3)      General financial black-box nature.  Hard to gauge credit quality until it is too late

a.       The company has a great track record and was profitable in 2008-2009.  Based on my model it will be making money with the charge off levels experienced in 2008-2009 (LSD ROE).

b.       Management gave up on two large customers when the program was below their return hurdle and then they returned the capital to shareholders.

4)      Regulation / “Usury rates” rhetoric

a.       I do not have specific insights.

b.       It is not a new industry and the FCPB has been around for over a decade.

5)      Credit cycle turning

a.       Unlikely an immediate threat given the savings and overall debt levels.

b.       Synchrony has a good track record of not losing money in a downturn (including 2008-2009).  Their customer credit profile had never been better (highest FICOs, etc.).
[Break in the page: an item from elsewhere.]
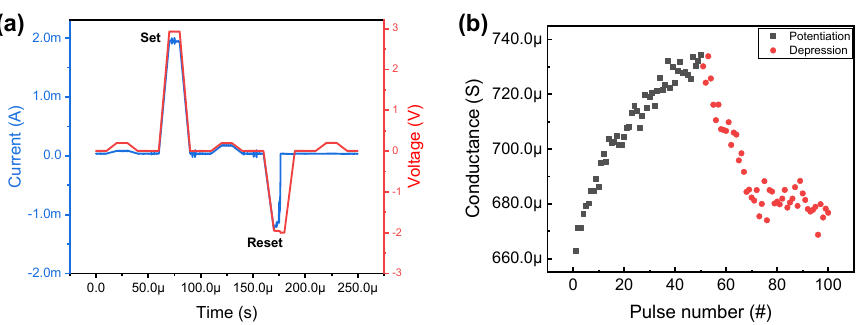
Figure 4. ( a ) Set and reset transient characteristics including set pulse, reset pulse, and read pulses; ( b ) Potentiation and depression curve as a synaptic device.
Disclaimer:  This is intended for information purposes only (not investment advice) and should not be relied upon as a basis for investment.  The author holds a position in the issuer and undertakes no obligation to update any future changes in the position or in the investment opinions expressed herein.









I do not hold a position with the issuer such as employment, directorship, or consultancy.
I and/or others I advise hold a material investment in the issuer's securities.


Large share repurchases announced after the capital plan is approved (should be in the next few months).